ASSIGNMENT: Whenever a line of the data below holds the string "last", copy that line.

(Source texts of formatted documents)
********************

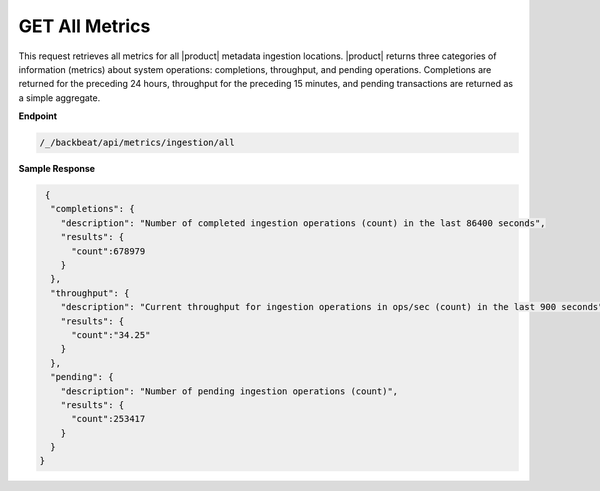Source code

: GET All Metrics	
===============	

This request retrieves all metrics for all |product| metadata ingestion
locations. |product| returns three categories of information (metrics) about system
operations: completions, throughput, and pending operations. Completions are
returned for the preceding 24 hours, throughput for the preceding 15 minutes,
and pending transactions are returned as a simple aggregate.

**Endpoint**	 

.. code::

   /_/backbeat/api/metrics/ingestion/all	

**Sample Response**		

.. code::			

    {				
     "completions": {		
       "description": "Number of completed ingestion operations (count) in the last 86400 seconds",	
       "results": {   
         "count":678979	
       } 
     },	 
     "throughput": {	
       "description": "Current throughput for ingestion operations in ops/sec (count) in the last 900 seconds",	
       "results": {   
         "count":"34.25"	
       } 
     },	 
     "pending": {	
       "description": "Number of pending ingestion operations (count)",	
       "results": {   
         "count":253417	
       } 
     } 
   }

********************

EXERCISE RESULT:
       "description": "Number of completed ingestion operations (count) in the last 86400 seconds",	
       "description": "Current throughput for ingestion operations in ops/sec (count) in the last 900 seconds",	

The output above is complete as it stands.